Держась за руки, Анютка и Саша медленно шли по аллее. День клонился к вечеру, легкий ветерок игрался в волосах, и в рыжих Анькиных прядках вспыхивали медные искорки. Ласково поглаживая выпирающий живот, Садыкова с улыбкой рассказывала подруге, как они с Пашкой спорят по поводу имени для малыша.

– Я вообще ему сказала, будет упрямиться, назову Мефодием! – залилась смехом Аня, и Сандра сдавленно хохотнула. – Ну, а что? Мефодий Буслаев, между прочим, мой любимый герой! Ладно, давай лучше поговорим о тебе. Что собираешься делать? В универе восстанавливаться или пока отложишь учёбу?

– Так я уже подала заявку, Катя обещала помочь, у неё там декан хороший знакомый. Конечно, буду учиться, когда родится сынуля, найму няню. – сообщила Александра, и Анька красноречиво округлила глаза.

– Сынуля? Ты же всегда мечтала о дочке? Что, уже планы поменялись, курс против ветра?

– Ну да… Хотела дочку, даже имя придумала, Юлька… – грустно вздохнула девушка, неосознанно накрыв живот рукой. – Но Данька уверен, что это мальчик. Не хочу его разочаровывать.

– Ой, я тебя умоляю! – возмутилась рыжая, потянув её к лавочке в небольшом, укрытом березами, сквере. – Мужики много чего хотят, и клянутся, что бросят, если ты родишь им не девочку, а мальчика или наоборот, но, как только увидят маленькое орущее чудо в свёртке, все их слова становятся пылью. Пашке вообще параллельно, кто у нас с ним будет. Он уже заранее трясётся, когда заходит разговор о ребёнке.

– Что, боится ответственности? – понимающе хмыкнула Сашка, присев рядом с нею и поставив сумку на колени.

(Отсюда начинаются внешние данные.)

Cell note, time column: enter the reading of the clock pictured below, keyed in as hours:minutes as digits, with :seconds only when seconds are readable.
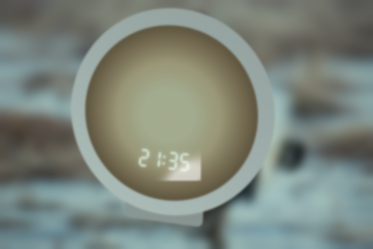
21:35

– Ага, как же. – усмехнулась Аня. – Пелёнок он боится и памперсов. И ночей бессонных, знает ведь, что ему придётся вставать и нянькаться с нашим Димкой!

– Та-ак, значит, уже не Мефодий? Ну, слава Богу, избавила меня от обязанности утешать Пашку! – рассмеялась Сандра, обняв подругу, и Аня положила голову ей на плечо, глядя на резвящихся неподалеку в парке, ребятишек.

– Ещё не решили, я же тебе говорю, пусть только твой Садыков заупрямится и не захочет назвать Димуськой. Я ему устрою веселуху.